• _Aim of the task_: The material below contains a line with "Document page, 2001x1125 pixels." and a line with "Page size: 2001x1125.". Copy exactly those two lines and all lines between them.
※
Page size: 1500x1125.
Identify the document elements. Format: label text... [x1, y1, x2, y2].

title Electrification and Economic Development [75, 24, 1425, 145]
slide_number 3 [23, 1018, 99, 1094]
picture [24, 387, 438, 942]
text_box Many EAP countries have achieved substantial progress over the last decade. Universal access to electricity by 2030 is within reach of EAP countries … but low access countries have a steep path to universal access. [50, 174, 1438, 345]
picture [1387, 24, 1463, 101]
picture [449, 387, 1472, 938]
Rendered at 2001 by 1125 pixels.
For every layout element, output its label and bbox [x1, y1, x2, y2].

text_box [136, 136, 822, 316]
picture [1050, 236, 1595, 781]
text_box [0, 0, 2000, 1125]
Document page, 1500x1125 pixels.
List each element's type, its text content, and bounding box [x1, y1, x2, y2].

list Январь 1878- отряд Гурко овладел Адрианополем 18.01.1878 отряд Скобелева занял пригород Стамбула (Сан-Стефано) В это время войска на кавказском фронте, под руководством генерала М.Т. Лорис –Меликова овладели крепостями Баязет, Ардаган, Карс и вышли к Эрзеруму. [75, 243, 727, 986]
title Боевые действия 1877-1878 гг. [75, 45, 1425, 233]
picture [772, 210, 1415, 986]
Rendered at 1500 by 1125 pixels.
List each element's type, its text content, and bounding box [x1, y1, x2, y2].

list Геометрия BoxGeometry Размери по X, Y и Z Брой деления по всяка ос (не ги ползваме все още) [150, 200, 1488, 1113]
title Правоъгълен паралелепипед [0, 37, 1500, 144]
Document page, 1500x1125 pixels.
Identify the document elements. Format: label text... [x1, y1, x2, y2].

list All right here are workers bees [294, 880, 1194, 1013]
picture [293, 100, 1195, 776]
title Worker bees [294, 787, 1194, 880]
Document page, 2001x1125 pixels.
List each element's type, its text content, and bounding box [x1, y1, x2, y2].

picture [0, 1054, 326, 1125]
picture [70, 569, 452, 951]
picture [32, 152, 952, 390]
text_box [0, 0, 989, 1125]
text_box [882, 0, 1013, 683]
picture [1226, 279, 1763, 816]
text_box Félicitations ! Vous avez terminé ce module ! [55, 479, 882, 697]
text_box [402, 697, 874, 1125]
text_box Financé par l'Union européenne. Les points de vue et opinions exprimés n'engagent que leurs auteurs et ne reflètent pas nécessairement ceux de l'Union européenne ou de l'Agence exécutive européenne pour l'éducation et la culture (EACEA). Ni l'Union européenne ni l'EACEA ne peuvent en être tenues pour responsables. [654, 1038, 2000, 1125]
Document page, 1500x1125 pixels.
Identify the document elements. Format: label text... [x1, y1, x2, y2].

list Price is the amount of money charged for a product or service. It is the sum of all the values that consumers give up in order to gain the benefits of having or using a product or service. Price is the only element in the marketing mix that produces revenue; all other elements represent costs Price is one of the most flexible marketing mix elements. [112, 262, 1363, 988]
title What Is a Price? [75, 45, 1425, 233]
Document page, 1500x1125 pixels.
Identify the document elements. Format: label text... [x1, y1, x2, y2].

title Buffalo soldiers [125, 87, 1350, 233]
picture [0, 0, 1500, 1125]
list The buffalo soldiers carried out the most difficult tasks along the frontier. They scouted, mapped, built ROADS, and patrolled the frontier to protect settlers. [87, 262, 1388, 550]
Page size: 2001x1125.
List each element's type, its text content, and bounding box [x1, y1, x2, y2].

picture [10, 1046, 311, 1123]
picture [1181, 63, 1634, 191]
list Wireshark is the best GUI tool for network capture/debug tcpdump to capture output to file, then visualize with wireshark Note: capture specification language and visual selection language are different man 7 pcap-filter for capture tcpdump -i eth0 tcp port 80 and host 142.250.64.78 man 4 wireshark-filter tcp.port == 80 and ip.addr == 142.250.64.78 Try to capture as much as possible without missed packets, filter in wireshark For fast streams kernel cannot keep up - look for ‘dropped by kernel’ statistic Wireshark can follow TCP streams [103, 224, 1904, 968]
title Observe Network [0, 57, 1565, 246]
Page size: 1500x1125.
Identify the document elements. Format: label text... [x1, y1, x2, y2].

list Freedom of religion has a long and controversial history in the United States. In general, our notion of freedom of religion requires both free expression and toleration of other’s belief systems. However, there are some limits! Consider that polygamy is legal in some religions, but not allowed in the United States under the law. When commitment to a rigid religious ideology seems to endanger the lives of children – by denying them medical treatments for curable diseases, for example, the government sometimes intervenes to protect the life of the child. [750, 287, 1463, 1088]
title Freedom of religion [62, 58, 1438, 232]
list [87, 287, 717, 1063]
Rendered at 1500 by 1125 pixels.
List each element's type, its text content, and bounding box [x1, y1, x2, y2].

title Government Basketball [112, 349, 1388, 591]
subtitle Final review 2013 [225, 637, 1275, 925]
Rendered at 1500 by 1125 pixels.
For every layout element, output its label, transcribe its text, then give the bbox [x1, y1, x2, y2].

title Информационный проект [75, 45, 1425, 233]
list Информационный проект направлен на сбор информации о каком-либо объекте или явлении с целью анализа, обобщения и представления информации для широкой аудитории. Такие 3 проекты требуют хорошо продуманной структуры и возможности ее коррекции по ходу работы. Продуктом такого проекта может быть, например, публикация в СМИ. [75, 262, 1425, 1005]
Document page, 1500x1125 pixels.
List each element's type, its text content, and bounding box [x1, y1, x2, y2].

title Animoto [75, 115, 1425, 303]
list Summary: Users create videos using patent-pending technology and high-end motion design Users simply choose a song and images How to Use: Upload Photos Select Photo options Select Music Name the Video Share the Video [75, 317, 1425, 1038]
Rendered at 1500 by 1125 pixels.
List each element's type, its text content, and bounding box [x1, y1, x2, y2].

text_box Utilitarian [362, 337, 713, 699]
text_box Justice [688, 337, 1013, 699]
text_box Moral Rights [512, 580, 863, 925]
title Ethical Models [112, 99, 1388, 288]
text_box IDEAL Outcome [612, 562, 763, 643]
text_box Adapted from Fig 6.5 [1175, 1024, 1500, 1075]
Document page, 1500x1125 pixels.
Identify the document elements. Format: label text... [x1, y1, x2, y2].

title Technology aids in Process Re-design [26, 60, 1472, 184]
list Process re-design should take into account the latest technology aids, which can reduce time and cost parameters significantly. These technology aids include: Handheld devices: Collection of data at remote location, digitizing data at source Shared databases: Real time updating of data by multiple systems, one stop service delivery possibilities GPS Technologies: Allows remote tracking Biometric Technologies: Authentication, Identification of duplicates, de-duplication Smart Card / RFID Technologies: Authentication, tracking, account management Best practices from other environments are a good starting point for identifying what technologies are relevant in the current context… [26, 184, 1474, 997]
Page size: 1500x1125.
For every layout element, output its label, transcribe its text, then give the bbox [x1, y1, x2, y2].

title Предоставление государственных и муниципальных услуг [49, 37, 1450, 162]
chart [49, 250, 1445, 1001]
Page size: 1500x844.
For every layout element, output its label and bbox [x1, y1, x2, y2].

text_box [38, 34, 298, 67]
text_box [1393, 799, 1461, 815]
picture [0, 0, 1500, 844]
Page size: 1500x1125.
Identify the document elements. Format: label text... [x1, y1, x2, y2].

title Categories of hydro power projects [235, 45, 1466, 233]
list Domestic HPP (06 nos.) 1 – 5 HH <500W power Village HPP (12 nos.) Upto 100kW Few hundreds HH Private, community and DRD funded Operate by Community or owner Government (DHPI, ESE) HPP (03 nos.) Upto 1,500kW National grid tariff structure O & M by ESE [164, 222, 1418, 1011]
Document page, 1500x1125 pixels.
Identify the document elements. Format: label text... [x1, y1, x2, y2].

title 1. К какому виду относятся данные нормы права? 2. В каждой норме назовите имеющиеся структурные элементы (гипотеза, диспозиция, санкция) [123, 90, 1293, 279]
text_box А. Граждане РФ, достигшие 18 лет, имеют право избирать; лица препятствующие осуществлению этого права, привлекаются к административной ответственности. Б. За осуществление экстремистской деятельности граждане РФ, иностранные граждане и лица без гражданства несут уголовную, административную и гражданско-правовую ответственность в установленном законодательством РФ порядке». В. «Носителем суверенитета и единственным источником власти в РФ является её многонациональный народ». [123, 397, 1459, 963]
※
• _Output for this task_:
Document page, 2001x1125 pixels.
List each element's type, its text content, and bounding box [x1, y1, x2, y2].

picture [0, 1054, 326, 1125]
picture [70, 569, 452, 951]
picture [32, 152, 952, 390]
text_box [0, 0, 989, 1125]
text_box [882, 0, 1013, 683]
picture [1226, 279, 1763, 816]
text_box Félicitations ! Vous avez terminé ce module ! [55, 479, 882, 697]
text_box [402, 697, 874, 1125]
text_box Financé par l'Union européenne. Les points de vue et opinions exprimés n'engagent que leurs auteurs et ne reflètent pas nécessairement ceux de l'Union européenne ou de l'Agence exécutive européenne pour l'éducation et la culture (EACEA). Ni l'Union européenne ni l'EACEA ne peuvent en être tenues pour responsables. [654, 1038, 2000, 1125]
Document page, 1500x1125 pixels.
Identify the document elements. Format: label text... [x1, y1, x2, y2].

list Price is the amount of money charged for a product or service. It is the sum of all the values that consumers give up in order to gain the benefits of having or using a product or service. Price is the only element in the marketing mix that produces revenue; all other elements represent costs Price is one of the most flexible marketing mix elements. [112, 262, 1363, 988]
title What Is a Price? [75, 45, 1425, 233]
Document page, 1500x1125 pixels.
Identify the document elements. Format: label text... [x1, y1, x2, y2].

title Buffalo soldiers [125, 87, 1350, 233]
picture [0, 0, 1500, 1125]
list The buffalo soldiers carried out the most difficult tasks along the frontier. They scouted, mapped, built ROADS, and patrolled the frontier to protect settlers. [87, 262, 1388, 550]
Page size: 2001x1125.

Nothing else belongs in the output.